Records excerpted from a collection
━━━━━━━━━━━━━━━━

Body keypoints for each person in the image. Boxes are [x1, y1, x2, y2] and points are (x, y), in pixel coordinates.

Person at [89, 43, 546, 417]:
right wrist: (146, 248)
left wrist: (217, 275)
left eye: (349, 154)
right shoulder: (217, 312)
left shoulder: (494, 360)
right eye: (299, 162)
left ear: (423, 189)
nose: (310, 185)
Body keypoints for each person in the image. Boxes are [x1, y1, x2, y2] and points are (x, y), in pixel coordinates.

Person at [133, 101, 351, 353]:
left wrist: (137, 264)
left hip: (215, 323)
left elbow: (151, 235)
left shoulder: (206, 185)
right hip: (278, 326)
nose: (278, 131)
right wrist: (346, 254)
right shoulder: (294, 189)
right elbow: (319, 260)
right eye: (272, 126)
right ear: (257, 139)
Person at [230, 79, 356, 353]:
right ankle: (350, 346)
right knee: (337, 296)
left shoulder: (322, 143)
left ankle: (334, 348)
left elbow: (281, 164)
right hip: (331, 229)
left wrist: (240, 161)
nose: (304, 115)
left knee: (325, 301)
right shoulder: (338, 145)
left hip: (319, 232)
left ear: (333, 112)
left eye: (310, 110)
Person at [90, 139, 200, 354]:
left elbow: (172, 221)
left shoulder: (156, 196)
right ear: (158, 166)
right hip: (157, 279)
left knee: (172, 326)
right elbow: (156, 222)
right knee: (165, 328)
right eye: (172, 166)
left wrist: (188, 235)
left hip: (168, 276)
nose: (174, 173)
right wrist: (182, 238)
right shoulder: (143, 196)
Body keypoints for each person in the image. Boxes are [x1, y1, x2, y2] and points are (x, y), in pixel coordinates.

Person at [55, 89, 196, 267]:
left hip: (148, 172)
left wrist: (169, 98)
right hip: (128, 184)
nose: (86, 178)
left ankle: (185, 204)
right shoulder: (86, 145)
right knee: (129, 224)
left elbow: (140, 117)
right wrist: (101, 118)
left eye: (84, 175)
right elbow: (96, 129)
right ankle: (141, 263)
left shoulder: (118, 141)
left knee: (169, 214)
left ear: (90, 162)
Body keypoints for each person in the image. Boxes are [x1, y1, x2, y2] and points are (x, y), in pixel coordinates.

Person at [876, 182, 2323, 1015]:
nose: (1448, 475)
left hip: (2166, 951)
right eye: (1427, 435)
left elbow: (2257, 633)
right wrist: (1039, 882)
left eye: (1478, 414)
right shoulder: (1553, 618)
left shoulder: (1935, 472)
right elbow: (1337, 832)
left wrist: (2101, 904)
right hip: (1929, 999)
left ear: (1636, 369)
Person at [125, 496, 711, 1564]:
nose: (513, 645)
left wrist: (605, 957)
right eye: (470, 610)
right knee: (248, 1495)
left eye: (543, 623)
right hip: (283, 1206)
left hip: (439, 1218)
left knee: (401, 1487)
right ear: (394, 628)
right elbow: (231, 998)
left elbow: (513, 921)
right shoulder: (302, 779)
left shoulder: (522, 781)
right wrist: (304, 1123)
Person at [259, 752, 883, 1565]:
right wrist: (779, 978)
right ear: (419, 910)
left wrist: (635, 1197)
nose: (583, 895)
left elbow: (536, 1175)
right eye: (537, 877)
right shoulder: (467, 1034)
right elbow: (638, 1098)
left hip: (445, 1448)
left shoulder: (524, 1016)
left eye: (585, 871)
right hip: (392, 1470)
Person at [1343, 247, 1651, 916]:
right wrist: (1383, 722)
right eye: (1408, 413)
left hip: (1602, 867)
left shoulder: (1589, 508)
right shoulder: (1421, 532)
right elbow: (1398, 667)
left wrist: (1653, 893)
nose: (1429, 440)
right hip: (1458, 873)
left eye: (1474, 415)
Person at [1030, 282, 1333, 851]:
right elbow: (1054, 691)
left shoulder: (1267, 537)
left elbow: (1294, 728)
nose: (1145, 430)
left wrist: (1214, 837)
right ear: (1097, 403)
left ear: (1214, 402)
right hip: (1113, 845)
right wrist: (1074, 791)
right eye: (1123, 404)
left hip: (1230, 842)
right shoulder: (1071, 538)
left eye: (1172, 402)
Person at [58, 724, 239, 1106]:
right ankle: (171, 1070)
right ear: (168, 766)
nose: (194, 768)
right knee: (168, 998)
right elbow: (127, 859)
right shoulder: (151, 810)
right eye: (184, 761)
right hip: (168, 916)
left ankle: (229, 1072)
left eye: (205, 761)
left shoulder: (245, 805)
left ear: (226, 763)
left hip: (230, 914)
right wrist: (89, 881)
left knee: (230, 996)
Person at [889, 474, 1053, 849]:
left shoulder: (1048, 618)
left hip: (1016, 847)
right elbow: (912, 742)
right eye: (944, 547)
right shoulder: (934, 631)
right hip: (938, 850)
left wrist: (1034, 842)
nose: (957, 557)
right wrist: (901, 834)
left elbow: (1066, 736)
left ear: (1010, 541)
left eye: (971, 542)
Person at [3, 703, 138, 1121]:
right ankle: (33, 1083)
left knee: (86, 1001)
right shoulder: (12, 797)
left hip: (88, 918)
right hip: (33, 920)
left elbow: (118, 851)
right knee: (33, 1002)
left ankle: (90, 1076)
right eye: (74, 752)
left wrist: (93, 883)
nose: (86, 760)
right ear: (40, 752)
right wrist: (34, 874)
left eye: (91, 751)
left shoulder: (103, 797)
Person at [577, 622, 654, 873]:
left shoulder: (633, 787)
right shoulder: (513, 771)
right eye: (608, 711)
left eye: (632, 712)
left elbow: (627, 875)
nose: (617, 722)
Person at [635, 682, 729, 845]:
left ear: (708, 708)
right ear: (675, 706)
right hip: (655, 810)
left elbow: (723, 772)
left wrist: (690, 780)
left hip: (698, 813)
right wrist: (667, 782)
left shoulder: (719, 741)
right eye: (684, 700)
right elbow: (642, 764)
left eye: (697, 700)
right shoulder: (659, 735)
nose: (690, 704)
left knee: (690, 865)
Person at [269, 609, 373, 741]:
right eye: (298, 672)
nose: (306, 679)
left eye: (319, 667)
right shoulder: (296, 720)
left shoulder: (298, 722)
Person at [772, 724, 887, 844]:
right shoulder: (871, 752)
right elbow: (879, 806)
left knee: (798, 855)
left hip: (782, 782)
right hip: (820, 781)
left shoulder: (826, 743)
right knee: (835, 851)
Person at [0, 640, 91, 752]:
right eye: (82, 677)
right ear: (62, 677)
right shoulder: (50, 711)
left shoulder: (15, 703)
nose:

━━━━━━━━━━━━━━━━

Problem
The records above need to be written out again. Keep them exact.

Reply to the task
Body keypoints for each person in the image. Boxes are [x1, y1, x2, y2] and points are (x, y), in pixel coordinates.

Person at [89, 43, 546, 417]:
right wrist: (146, 248)
left wrist: (217, 275)
left eye: (349, 154)
right shoulder: (217, 312)
left shoulder: (494, 360)
right eye: (299, 162)
left ear: (423, 189)
nose: (310, 185)
Body keypoints for each person in the image. Boxes are [x1, y1, x2, y2] and points are (x, y), in pixel coordinates.

Person at [133, 101, 351, 353]:
left wrist: (137, 264)
left hip: (215, 323)
left elbow: (151, 235)
left shoulder: (206, 185)
right hip: (278, 326)
nose: (278, 131)
right wrist: (346, 254)
right shoulder: (294, 189)
right elbow: (319, 260)
right eye: (272, 126)
right ear: (257, 139)
Person at [230, 79, 356, 353]:
right ankle: (350, 346)
right knee: (337, 296)
left shoulder: (322, 143)
left ankle: (334, 348)
left elbow: (281, 164)
right hip: (331, 229)
left wrist: (240, 161)
nose: (304, 115)
left knee: (325, 301)
right shoulder: (338, 145)
left hip: (319, 232)
left ear: (333, 112)
left eye: (310, 110)
Person at [90, 139, 200, 354]:
left elbow: (172, 221)
left shoulder: (156, 196)
right ear: (158, 166)
right hip: (157, 279)
left knee: (172, 326)
right elbow: (156, 222)
right knee: (165, 328)
right eye: (172, 166)
left wrist: (188, 235)
left hip: (168, 276)
nose: (174, 173)
right wrist: (182, 238)
right shoulder: (143, 196)
Body keypoints for each person in the image. Boxes are [x1, y1, x2, y2] and points are (x, y), in pixel coordinates.

Person at [55, 89, 196, 267]:
left hip: (148, 172)
left wrist: (169, 98)
right hip: (128, 184)
nose: (86, 178)
left ankle: (185, 204)
right shoulder: (86, 145)
right knee: (129, 224)
left elbow: (140, 117)
right wrist: (101, 118)
left eye: (84, 175)
right elbow: (96, 129)
right ankle: (141, 263)
left shoulder: (118, 141)
left knee: (169, 214)
left ear: (90, 162)
Body keypoints for each person in the image. Boxes are [x1, y1, x2, y2] and points are (x, y), in pixel coordinates.

Person at [876, 182, 2323, 1015]:
nose: (1448, 475)
left hip: (2166, 951)
right eye: (1427, 435)
left elbow: (2257, 633)
right wrist: (1039, 882)
left eye: (1478, 414)
right shoulder: (1553, 618)
left shoulder: (1935, 472)
right elbow: (1337, 832)
left wrist: (2101, 904)
right hip: (1929, 999)
left ear: (1636, 369)
Person at [125, 496, 711, 1564]:
nose: (513, 645)
left wrist: (605, 957)
right eye: (470, 610)
right knee: (248, 1495)
left eye: (543, 623)
right hip: (283, 1206)
left hip: (439, 1218)
left knee: (401, 1487)
right ear: (394, 628)
right elbow: (231, 998)
left elbow: (513, 921)
right shoulder: (302, 779)
left shoulder: (522, 781)
right wrist: (304, 1123)
Person at [259, 752, 883, 1565]:
right wrist: (779, 978)
right ear: (419, 910)
left wrist: (635, 1197)
nose: (583, 895)
left elbow: (536, 1175)
right eye: (537, 877)
right shoulder: (467, 1034)
right elbow: (638, 1098)
left hip: (445, 1448)
left shoulder: (524, 1016)
left eye: (585, 871)
right hip: (392, 1470)
Person at [1343, 247, 1651, 916]:
right wrist: (1383, 722)
right eye: (1408, 413)
left hip: (1602, 867)
left shoulder: (1589, 508)
right shoulder: (1421, 532)
right elbow: (1398, 667)
left wrist: (1653, 893)
nose: (1429, 440)
right hip: (1458, 873)
left eye: (1474, 415)
Person at [1030, 282, 1333, 851]:
right elbow: (1054, 691)
left shoulder: (1267, 537)
left elbow: (1294, 728)
nose: (1145, 430)
left wrist: (1214, 837)
right ear: (1097, 403)
left ear: (1214, 402)
right hip: (1113, 845)
right wrist: (1074, 791)
right eye: (1123, 404)
left hip: (1230, 842)
right shoulder: (1071, 538)
left eye: (1172, 402)
Person at [58, 724, 239, 1106]:
right ankle: (171, 1070)
right ear: (168, 766)
nose: (194, 768)
right knee: (168, 998)
right elbow: (127, 859)
right shoulder: (151, 810)
right eye: (184, 761)
right hip: (168, 916)
left ankle: (229, 1072)
left eye: (205, 761)
left shoulder: (245, 805)
left ear: (226, 763)
left hip: (230, 914)
right wrist: (89, 881)
left knee: (230, 996)
Person at [889, 474, 1053, 849]:
left shoulder: (1048, 618)
left hip: (1016, 847)
right elbow: (912, 742)
right eye: (944, 547)
right shoulder: (934, 631)
right hip: (938, 850)
left wrist: (1034, 842)
nose: (957, 557)
right wrist: (901, 834)
left elbow: (1066, 736)
left ear: (1010, 541)
left eye: (971, 542)
Person at [3, 703, 138, 1121]:
right ankle: (33, 1083)
left knee: (86, 1001)
right shoulder: (12, 797)
left hip: (88, 918)
right hip: (33, 920)
left elbow: (118, 851)
right knee: (33, 1002)
left ankle: (90, 1076)
right eye: (74, 752)
left wrist: (93, 883)
nose: (86, 760)
right ear: (40, 752)
right wrist: (34, 874)
left eye: (91, 751)
left shoulder: (103, 797)
Person at [577, 622, 654, 873]:
left shoulder: (633, 787)
right shoulder: (513, 771)
right eye: (608, 711)
left eye: (632, 712)
left elbow: (627, 875)
nose: (617, 722)
Person at [635, 682, 729, 845]:
left ear: (708, 708)
right ear: (675, 706)
right hip: (655, 810)
left elbow: (723, 772)
left wrist: (690, 780)
left hip: (698, 813)
right wrist: (667, 782)
left shoulder: (719, 741)
right eye: (684, 700)
right elbow: (642, 764)
left eye: (697, 700)
right shoulder: (659, 735)
nose: (690, 704)
left knee: (690, 865)
Person at [269, 609, 373, 741]:
right eye: (298, 672)
nose: (306, 679)
left eye: (319, 667)
right shoulder: (296, 720)
left shoulder: (298, 722)
Person at [772, 724, 887, 844]:
right shoulder: (871, 752)
right elbow: (879, 806)
left knee: (798, 855)
left hip: (782, 782)
right hip: (820, 781)
left shoulder: (826, 743)
right knee: (835, 851)
Person at [0, 640, 91, 752]:
right eye: (82, 677)
right ear: (62, 677)
right shoulder: (50, 711)
left shoulder: (15, 703)
nose:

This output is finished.